In women, the symptoms of gonorrhea are often mild, but most women who are infected have no symptoms. Even when a woman has symptoms, they can be so non-specific as to be mistaken for a bladder or vaginal infection. The initial symptoms and signs in women include a painful or burning sensation when urinating, increased vaginal discharge, or vaginal bleeding between periods. Women with gonorrhea are at risk of developing serious complications from the infection, regardless of the presence or severity of symptoms.

Symptoms of rectal infection in both men and women may include discharge, anal itching, soreness, bleeding, or painful bowel movements. Rectal infection also may cause no symptoms.
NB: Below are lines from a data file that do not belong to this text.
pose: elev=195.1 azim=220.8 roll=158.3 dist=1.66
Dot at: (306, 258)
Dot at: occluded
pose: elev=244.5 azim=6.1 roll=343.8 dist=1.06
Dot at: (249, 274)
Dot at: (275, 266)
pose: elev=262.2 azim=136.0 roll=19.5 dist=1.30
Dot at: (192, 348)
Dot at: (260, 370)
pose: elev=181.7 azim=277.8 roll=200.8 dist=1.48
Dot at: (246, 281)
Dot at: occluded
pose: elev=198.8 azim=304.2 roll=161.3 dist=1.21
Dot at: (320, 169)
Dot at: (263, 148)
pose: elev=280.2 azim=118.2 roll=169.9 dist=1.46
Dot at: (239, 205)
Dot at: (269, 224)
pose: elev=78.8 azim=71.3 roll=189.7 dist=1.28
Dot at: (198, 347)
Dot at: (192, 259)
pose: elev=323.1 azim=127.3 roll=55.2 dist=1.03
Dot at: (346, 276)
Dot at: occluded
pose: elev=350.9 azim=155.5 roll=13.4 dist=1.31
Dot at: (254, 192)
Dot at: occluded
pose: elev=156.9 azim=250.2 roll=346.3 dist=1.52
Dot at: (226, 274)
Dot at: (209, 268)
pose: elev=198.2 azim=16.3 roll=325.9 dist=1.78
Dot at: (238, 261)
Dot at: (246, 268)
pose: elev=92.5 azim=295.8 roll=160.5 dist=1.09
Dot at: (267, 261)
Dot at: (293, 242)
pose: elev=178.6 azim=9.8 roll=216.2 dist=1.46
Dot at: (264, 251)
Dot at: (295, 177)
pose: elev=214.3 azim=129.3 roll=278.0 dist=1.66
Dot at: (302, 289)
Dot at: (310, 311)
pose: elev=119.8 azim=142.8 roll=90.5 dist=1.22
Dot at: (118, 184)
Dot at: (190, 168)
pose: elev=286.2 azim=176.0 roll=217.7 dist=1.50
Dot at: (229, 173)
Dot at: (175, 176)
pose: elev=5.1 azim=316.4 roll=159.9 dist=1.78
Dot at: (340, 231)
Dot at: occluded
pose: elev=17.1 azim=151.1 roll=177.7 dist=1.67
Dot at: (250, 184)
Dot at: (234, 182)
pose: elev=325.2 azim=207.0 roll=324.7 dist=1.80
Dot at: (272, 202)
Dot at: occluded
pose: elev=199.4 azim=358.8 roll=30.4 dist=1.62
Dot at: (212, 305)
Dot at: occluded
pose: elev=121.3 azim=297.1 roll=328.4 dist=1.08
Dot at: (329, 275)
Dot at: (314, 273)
Infections in the throat may cause a sore throat but usually causes no symptoms.

Although this bacterium does not have a high mortality rate, it has a high prevalence rate, which is why it is very important to educate people about sex, get tested often for sexually transmitted diseases, and if possible, not have sex until marriage.


Spicer, J. (2008). Clinical Microbiology and Infectious Diseases (2nd ed.). Churchill Livingstone.

Winn, W., Allen, S., Janda, W. et al. (2006). Koneman's Colar Atlas and Textbook of Diagnostic Microbiology (6th ed.). Baltimore: Lippincott Williams & Wilkins.

Diplococcal: A diplococcus (plural diplococci) is a round bacterium (a coccus) that typically occurs in pairs of two joined cells (shown below).
Asymptomatic: In medicine, a disease is considered asymptomatic if a patient is a carrier for a disease or infection but experiences no symptoms. A condition might be asymptomatic if it fails to show the noticeable symptoms with which it is usually associated. Asymptomatic infections are also called subclinical infections. The term 'clinically silent' is also used.